# Gigabyte vs. Intel



## Igor Korol (Nov 16, 2009)

Hello,

I am wondering which motherboard to get Intel or Gigabyte.
I am specifically referring to these two motherboards.

http://www.newegg.ca/Product/Product.aspx?Item=N82E16813128405
http://www.newegg.ca/Product/Product.aspx?Item=N82E16813121388

What are the pros and cons of each board and which one has better overclock ability?

Specifically which has more features that is worth more than the other?
Because it'd be nice to have an Intel motherboard to go with an Intel CPU.


----------



## Igor Korol (Nov 16, 2009)

Also which one draws more power? Less Power? (Watts)


----------



## grimx133 (Jan 15, 2008)

There isn't any contest there, Intel makes great cpu's, but not so good on the motherboards. Gigabyte makes decent overclocking boards, though I'd guess that being an entry level micro board, the options are a tad thinner than on other boards. If you really want to know, download the manuals and read them, that's always a big help. 

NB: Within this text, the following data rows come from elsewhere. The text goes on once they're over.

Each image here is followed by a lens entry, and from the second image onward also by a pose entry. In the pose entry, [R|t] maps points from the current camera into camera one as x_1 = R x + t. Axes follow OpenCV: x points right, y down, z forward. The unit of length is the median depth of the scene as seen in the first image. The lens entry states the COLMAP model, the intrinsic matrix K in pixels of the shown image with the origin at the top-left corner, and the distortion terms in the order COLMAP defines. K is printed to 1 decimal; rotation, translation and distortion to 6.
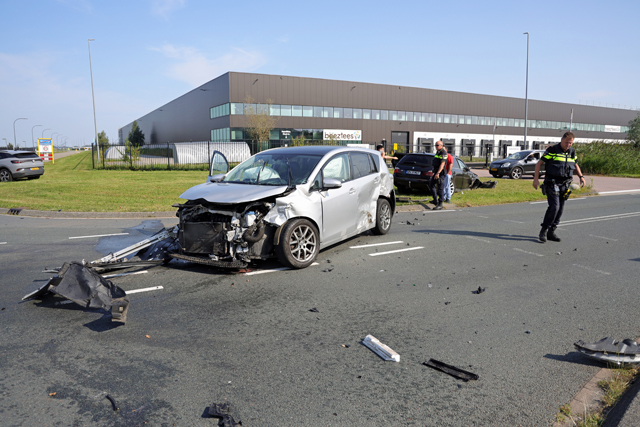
lens RADIAL K [[475.4, 0, 331.4], [0, 475.4, 224.7], [0, 0, 1]] dist [-0.090767, 0.072134]
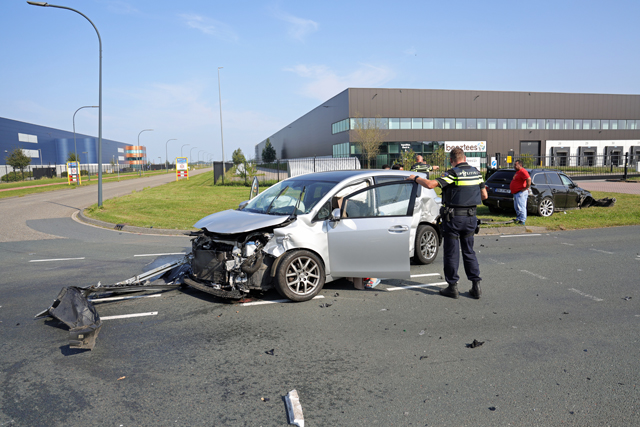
lens RADIAL K [[475.4, 0, 317.2], [0, 475.4, 213.0], [0, 0, 1]] dist [-0.090767, 0.072134]
pose [[0.954083, 0.008873, -0.299410, 0.052706], [-0.023576, 0.998685, -0.045533, -0.009173], [0.298612, 0.050501, 0.953037, 0.017601]]
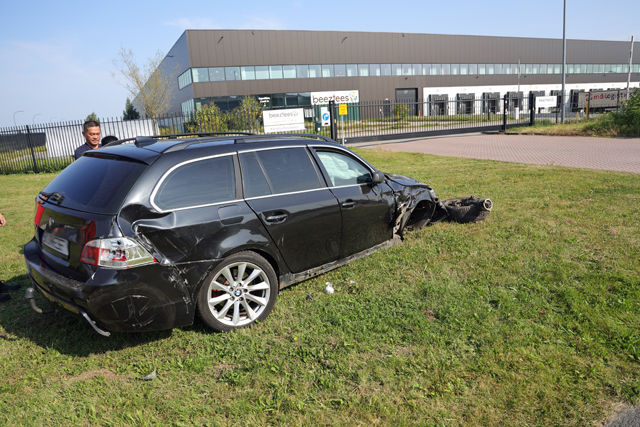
lens RADIAL K [[480.7, 0, 324.5], [0, 480.7, 219.2], [0, 0, 1]] dist [-0.079902, 0.031981]
pose [[0.995484, -0.047428, -0.082236, 0.142642], [0.052452, 0.996817, 0.060045, -0.059163], [0.079127, -0.064088, 0.994802, 0.321935]]
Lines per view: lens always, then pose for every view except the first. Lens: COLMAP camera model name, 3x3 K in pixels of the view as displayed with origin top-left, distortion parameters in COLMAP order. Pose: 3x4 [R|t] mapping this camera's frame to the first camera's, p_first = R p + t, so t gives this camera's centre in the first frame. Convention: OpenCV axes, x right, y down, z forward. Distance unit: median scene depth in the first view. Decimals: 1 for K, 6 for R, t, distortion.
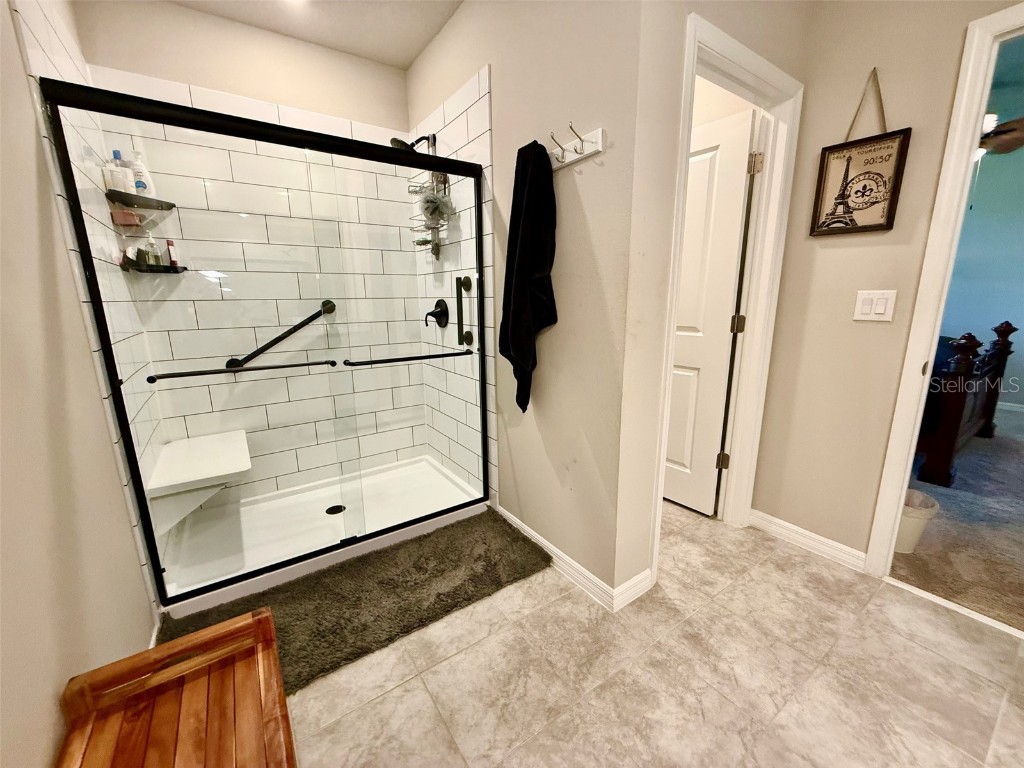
lens RADIAL K [[408.4, 0, 509.8], [0, 408.4, 385.5], [0, 0, 1]] dist [0.000367, -0.000033]
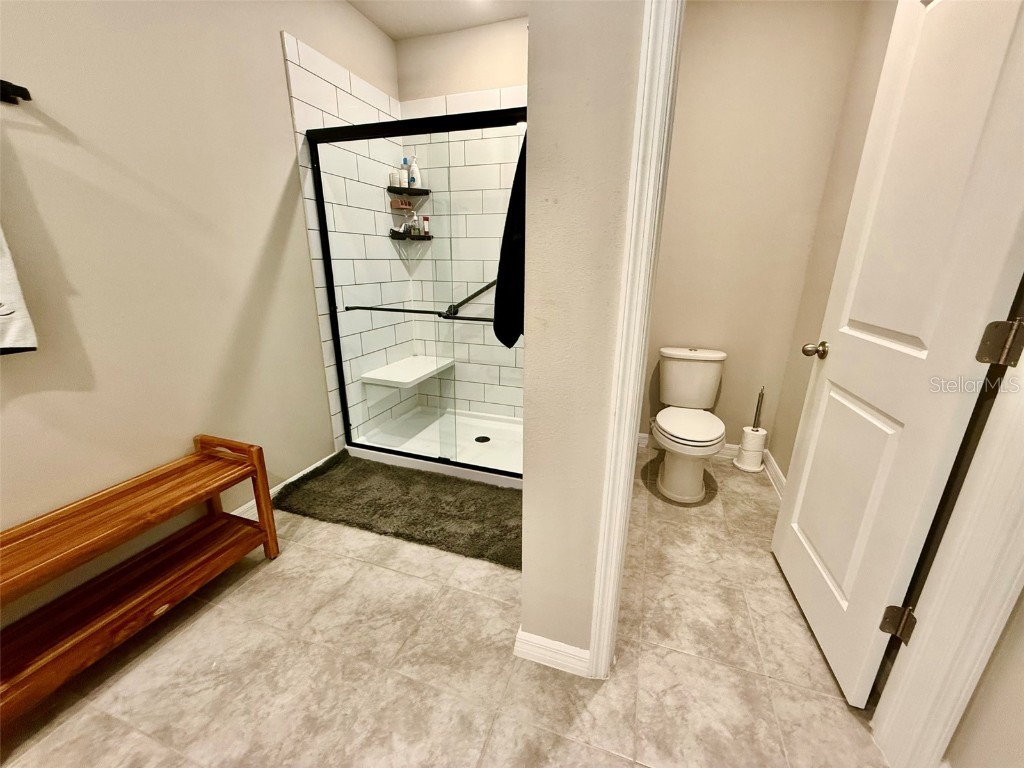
lens RADIAL K [[408.4, 0, 509.5], [0, 408.4, 385.4], [0, 0, 1]] dist [0.000367, -0.000033]
pose [[0.589650, 0.253647, -0.766796, 0.789205], [-0.187508, 0.966457, 0.175502, -0.119626], [0.785591, 0.040296, 0.617433, 0.488485]]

Since you talk of overclocking, the power consumption isn't an issue. OC uses more power, and it can use a lot more power, depending on how extreme of an OC the cpu can use almost double. The boards themselves will use similar, though Gigabyte always mentions it's power saving options. 

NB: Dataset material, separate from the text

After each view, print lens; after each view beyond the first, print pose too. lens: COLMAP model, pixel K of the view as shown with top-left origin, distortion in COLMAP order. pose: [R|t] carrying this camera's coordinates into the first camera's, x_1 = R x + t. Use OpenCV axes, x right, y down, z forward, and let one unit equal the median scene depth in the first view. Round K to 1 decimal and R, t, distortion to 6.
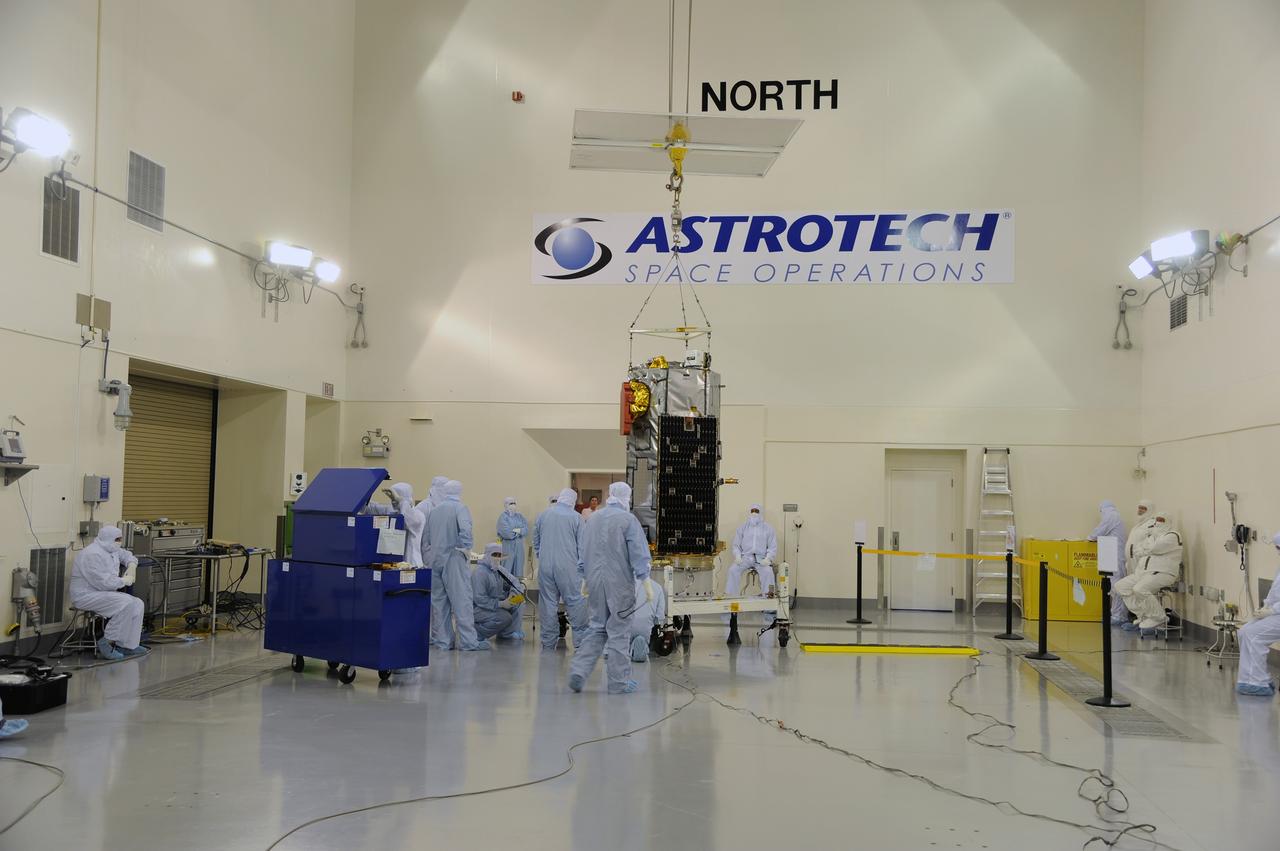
lens RADIAL K [[1332.4, 0, 637.9], [0, 1332.4, 442.1], [0, 0, 1]] dist [0.065963, 0.024074]
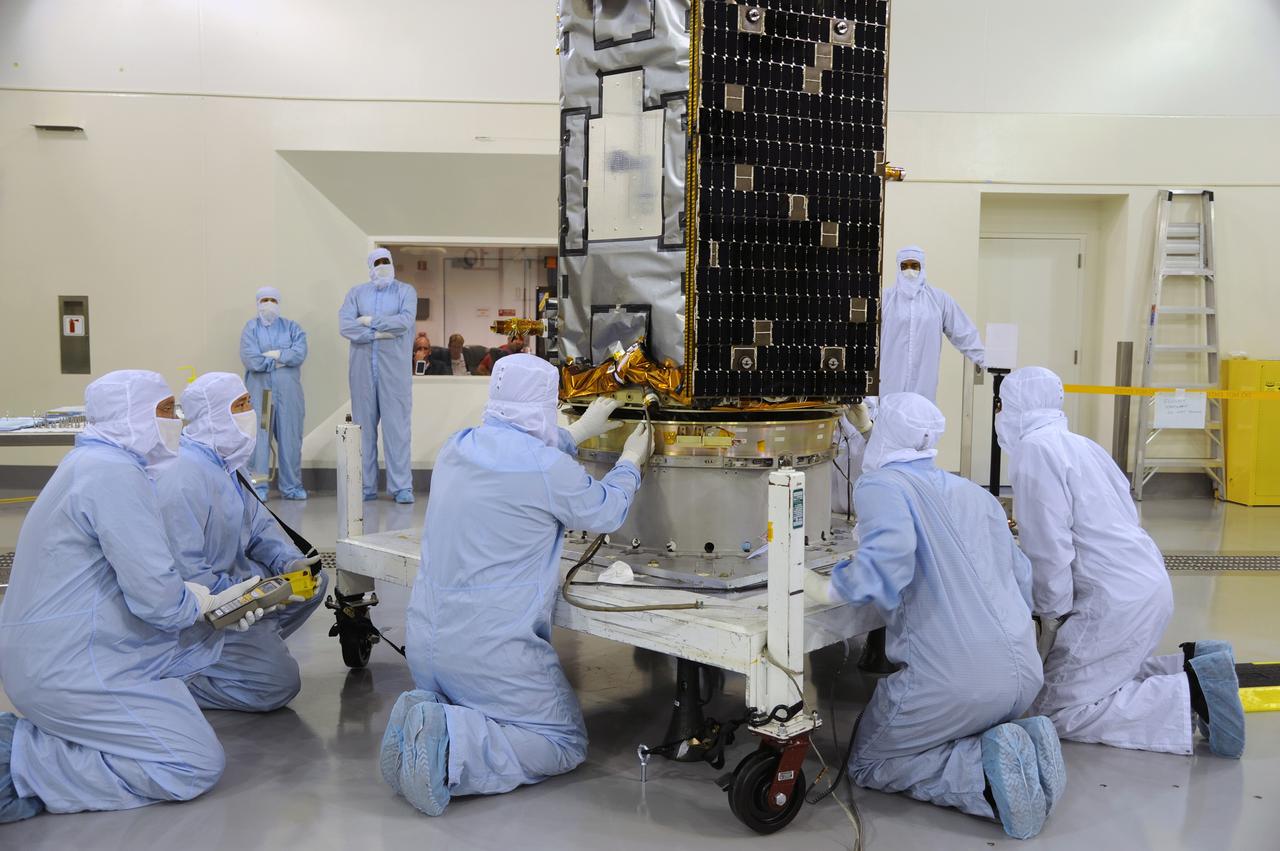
lens RADIAL K [[1018.8, 0, 640.0], [0, 1018.8, 425.5], [0, 0, 1]] dist [0.003410, 0.002116]
pose [[0.981778, -0.021026, 0.188867, -0.036115], [-0.001619, 0.992899, 0.118950, 0.061993], [-0.190027, -0.117088, 0.974772, 0.779877]]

I'd suggest going a little higher than the low end motherboards if you really plan on doing much in the way of overclocking.


----------



## Igor Korol (Nov 16, 2009)

If I had to choos between those two, which should I choose?


----------



## grimx133 (Jan 15, 2008)

Gigabyte, absolutely no question. I wouldn't get an Intel board ever, usually I prefer Asus, but do use Gigabyte as well.


----------



## Tyree (May 10, 2009)

Asus & Gigabyte are better Mobo's. Intel is not the rock solid bullet proof boards they use to be.


----------